Originally published in the North Bay Business Journal The unexpected rise in the U.S. stock market in 2013 surprised even seasoned investors. The market punctuated an extraordinary year with gains on the last trading day, moving many of the American indexes to record highs for only the sixth time in history. Despite all the uncertainties — the government shutdown, Boston bombings, the ongoing Syrian uprisings, debt ceiling debates, NSA revelations, the lingering economic aftershocks of Superstorm Sandy — investors will look back at 2013 as one of the most profitable years on record, even with the bit of a bumpy ride this January. The widely-quoted S&P 500 index of large company stocks gained 32.4 percent in 2013, with 10.5 percent returns in the year’s final quarter. Small company stocks, as measured by the Russell 2000 index, gained a remarkable 38.8 percent for the year; generating 8.7 percent of returns in the final quarter. These returns were remarkable. The S&P gains were the highest since 1997, and the 3rd highest since 1970. The small cap returns are the third-highest since 1980. Pundits and economists didn’t think returns like this were possible. If anything, the five-year gains since the market downturn have been even more extraordinary. The S&P 500 has posted an average 17.9 percent gain over the last 60 months, and the Russell 2000 small cap index has fared even better with an annualized return of 20.1 percent. Investors who got out of stocks during the market crisis of 2008 and worried ever since have missed out on one of the best five-year market runs in American history. On a comparative basis, it was also another great year for the small and value investor. Financial science has repeatedly proven that small company and value stocks outperform their benchmarks over the long-term.

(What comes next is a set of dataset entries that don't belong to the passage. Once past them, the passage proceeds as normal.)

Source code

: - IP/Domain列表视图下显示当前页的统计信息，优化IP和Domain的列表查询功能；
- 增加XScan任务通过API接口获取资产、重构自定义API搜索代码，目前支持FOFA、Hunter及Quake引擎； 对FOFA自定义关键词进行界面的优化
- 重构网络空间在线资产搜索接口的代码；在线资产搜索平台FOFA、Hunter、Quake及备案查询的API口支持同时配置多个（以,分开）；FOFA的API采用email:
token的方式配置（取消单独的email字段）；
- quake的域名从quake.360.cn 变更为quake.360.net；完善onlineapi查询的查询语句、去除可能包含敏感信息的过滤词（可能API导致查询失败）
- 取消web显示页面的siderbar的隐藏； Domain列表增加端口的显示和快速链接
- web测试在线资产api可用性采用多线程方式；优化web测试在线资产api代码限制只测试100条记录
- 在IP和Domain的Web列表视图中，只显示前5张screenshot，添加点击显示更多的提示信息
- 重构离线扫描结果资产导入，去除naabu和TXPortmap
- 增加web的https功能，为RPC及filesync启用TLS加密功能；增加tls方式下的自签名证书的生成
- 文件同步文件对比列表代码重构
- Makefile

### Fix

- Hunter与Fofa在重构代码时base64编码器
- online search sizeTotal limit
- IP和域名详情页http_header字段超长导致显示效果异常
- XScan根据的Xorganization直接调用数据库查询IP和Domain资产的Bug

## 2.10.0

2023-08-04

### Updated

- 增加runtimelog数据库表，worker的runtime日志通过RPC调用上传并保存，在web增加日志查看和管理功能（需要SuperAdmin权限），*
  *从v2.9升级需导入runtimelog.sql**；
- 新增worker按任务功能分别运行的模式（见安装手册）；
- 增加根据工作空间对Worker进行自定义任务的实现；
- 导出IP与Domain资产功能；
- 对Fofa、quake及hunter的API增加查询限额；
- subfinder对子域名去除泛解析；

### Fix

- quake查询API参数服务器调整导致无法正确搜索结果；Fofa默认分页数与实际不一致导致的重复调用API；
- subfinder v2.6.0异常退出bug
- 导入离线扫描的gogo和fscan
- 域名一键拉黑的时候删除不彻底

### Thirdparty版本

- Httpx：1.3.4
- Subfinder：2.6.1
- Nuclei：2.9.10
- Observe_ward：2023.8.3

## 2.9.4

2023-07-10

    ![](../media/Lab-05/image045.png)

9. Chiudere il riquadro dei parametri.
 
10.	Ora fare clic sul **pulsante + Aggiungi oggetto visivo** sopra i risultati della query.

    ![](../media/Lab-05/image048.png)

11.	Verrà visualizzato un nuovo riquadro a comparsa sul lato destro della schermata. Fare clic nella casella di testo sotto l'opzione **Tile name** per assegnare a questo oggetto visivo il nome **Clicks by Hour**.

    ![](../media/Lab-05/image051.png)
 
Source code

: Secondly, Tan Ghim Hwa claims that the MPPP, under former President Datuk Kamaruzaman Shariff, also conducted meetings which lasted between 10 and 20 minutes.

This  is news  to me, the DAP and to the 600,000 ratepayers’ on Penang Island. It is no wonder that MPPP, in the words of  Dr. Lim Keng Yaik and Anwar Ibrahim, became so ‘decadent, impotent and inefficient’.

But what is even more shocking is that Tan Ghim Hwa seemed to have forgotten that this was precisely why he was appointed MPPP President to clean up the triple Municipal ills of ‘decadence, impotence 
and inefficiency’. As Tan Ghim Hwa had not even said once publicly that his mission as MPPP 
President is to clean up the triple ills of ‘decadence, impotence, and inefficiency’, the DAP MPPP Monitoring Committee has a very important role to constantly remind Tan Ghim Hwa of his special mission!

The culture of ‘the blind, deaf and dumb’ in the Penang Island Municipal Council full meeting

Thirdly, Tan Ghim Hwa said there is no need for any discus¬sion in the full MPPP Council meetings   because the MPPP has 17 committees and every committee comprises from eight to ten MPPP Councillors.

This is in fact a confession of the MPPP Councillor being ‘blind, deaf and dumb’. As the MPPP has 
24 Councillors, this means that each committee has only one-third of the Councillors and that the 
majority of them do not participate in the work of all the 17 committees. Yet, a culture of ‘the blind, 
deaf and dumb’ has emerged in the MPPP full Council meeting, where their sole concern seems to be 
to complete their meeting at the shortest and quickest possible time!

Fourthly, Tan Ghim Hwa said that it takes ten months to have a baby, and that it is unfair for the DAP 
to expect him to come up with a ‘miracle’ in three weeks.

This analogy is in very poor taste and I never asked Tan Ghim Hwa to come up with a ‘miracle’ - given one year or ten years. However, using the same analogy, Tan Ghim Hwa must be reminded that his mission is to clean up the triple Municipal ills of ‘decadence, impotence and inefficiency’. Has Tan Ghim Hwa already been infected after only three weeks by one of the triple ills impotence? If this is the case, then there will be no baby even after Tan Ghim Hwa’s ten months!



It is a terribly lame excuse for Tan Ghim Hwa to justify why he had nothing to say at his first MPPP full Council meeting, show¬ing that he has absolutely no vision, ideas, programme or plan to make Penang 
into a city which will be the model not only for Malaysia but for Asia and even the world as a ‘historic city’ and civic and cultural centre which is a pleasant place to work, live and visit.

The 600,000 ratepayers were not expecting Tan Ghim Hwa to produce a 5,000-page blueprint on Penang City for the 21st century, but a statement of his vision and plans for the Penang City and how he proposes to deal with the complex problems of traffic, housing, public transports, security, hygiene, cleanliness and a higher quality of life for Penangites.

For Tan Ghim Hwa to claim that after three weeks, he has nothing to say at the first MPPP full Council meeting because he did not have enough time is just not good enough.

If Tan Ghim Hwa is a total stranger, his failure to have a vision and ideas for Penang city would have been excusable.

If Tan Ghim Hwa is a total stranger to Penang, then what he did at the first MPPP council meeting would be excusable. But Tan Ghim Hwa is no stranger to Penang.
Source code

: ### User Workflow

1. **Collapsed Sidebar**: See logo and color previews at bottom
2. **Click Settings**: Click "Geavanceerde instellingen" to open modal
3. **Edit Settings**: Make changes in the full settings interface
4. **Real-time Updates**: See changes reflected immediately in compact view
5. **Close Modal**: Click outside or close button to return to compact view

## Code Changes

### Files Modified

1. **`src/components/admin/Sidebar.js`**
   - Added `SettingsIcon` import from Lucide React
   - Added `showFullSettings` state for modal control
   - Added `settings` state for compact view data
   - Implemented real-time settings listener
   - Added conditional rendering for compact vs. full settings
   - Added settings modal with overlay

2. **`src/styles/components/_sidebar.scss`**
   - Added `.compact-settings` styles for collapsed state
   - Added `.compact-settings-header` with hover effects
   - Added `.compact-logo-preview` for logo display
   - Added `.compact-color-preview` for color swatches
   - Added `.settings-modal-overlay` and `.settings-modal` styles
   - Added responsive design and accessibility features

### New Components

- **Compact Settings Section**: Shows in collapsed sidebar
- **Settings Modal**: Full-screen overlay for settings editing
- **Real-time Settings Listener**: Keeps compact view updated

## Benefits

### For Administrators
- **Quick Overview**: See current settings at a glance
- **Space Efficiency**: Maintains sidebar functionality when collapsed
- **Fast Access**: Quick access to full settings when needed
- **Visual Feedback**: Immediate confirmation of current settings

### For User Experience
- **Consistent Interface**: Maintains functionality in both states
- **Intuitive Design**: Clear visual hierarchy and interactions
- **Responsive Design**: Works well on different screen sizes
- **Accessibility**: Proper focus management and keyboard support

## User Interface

Long-term investors are like farmers
Commentators, investment strategists, and economists don’t agree on whether we are experiencing a temporary rise in the midst of a long-term bear market, as experienced during the Great Depression, or the strong early stirrings of a long-term bull like the one which started in 1982. The truth is, nobody knows, just as nobody knew that the U.S. stock markets would reel off such strong returns after the recent financial crisis and near-collapse of the banking system. Long-term investors can be compared to farmers, who plant seeds with no foreknowledge of the weather during their growing season, and no belief that what happened this year has any impact on what will happen in the next one. There will be bad years and good years, but over time, the good years tend to outnumber bad ones. For this reason, it makes sense to continue planting the seeds each Spring – or staying invested in the stock market even when each coming year is a mystery.
What’s next?
Long-term, stocks tend to reflect the overall growth of the economy. One possible reason why so many investors remain nervous about stocks is the persistent — and erroneous belief — that the U.S. economy is still mired in a recession. You hear words like “sluggish” in the press, but in fact, the total output of the American economy has grown steadily since the 2008 meltdown, and the pace of growth seems to be accelerating. Economic signs are encouraging. Total corporate profits rose $39.2 billion in the third quarter, following an increase of $66.8 billion in the second. U.S. home prices recently posted their largest one-month rise in more than seven years, and some markets have seen housing values reach their prerecession levels. Even so, many investors will continue to wait on the sidelines, looking for “proof” that the market recovery is finally for real, while others will keep their money from working on their behalf with an expectation of a crash. The former will finally get back in when prices have peaked, and will, in fact, be our most reliable indicator that the market has become overvalued. The latter will miss the next downturn, but also lose out on the positive returns that have, historically, outweighed the losses suffered in bear markets. The past five years have given us a useful lesson: that you plant your seeds in the expectation that there will be bad harvests from time to time, but these unexpected booming years will more than make up for the losses.